Improving event representation learning via generating and utilizing synthetic data

Yubo Feng

Published: 30 Jun 2025, Last Modified: 20 Feb 2025Information Processing & ManagementEveryoneCC BY 4.0

Abstract: Representations of events are important in various event-related tasks. Recent advances in event representation learning have focused on Contrastive Learning (CL) resulting in remarkable progress. However, solely using dropout as the data augmentation technique in CL methods may cause the model to become sensitive to length differences between event pairs. Moreover, CL methods ignore the evidence that the similarities between positive pairs are different, and the encoder-aware similarities also change dynamically as training progresses. It may cause the event encoder to learn the alignment of positive pairs at a coarse-grained level.
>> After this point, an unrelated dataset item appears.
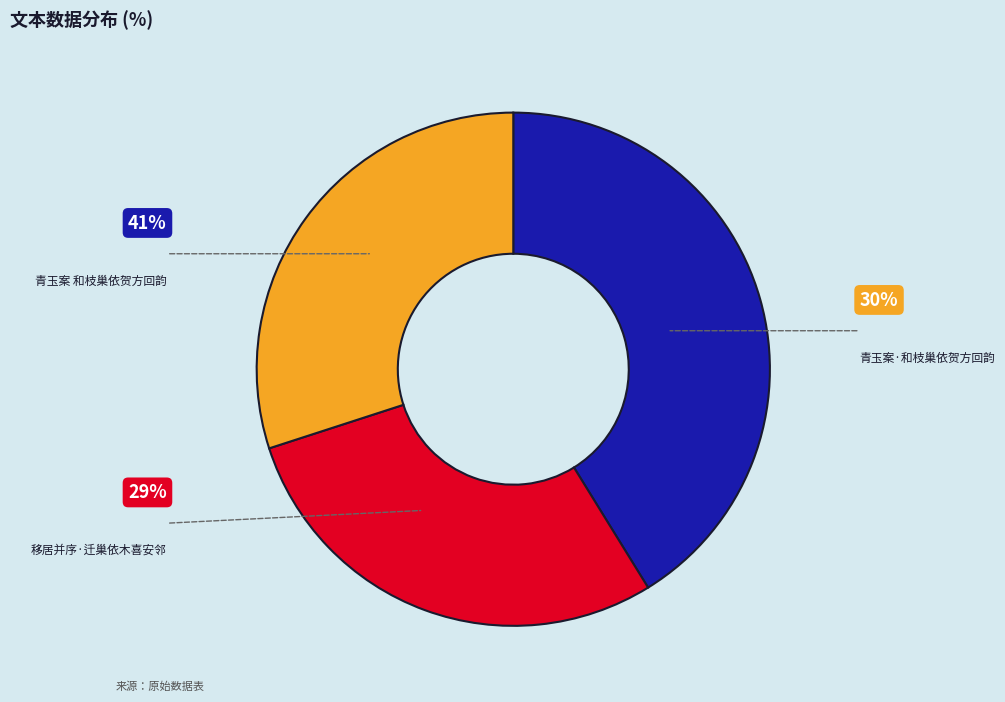

Which slice is the largest?

青玉案 和枝巢依贺方回韵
In this paper, we propose LLM-CL: a Large Language Models-driven self-adaptive Contrastive Learning framework for event representation learning. Specifically, we present an event knowledge graph-augmented synthetic data generation method designed to alleviate the sensitivity of CL-based models to length differences between event pairs. This method generates large-scale, high-quality event pairs with equivalent semantics, little lexical overlap, and varying text lengths. Additionally, we propose a novel CL method called self-adaptive contrastive learning to help the event encoder effectively and efficiently learn the alignment of synthetic data at fine-grained levels. This method dynamically estimates encoder-aware similarities and scales the CL losses accordingly. Experimental results show that LLM-CL outperforms strong baselines in both intrinsic and extrinsic evaluations.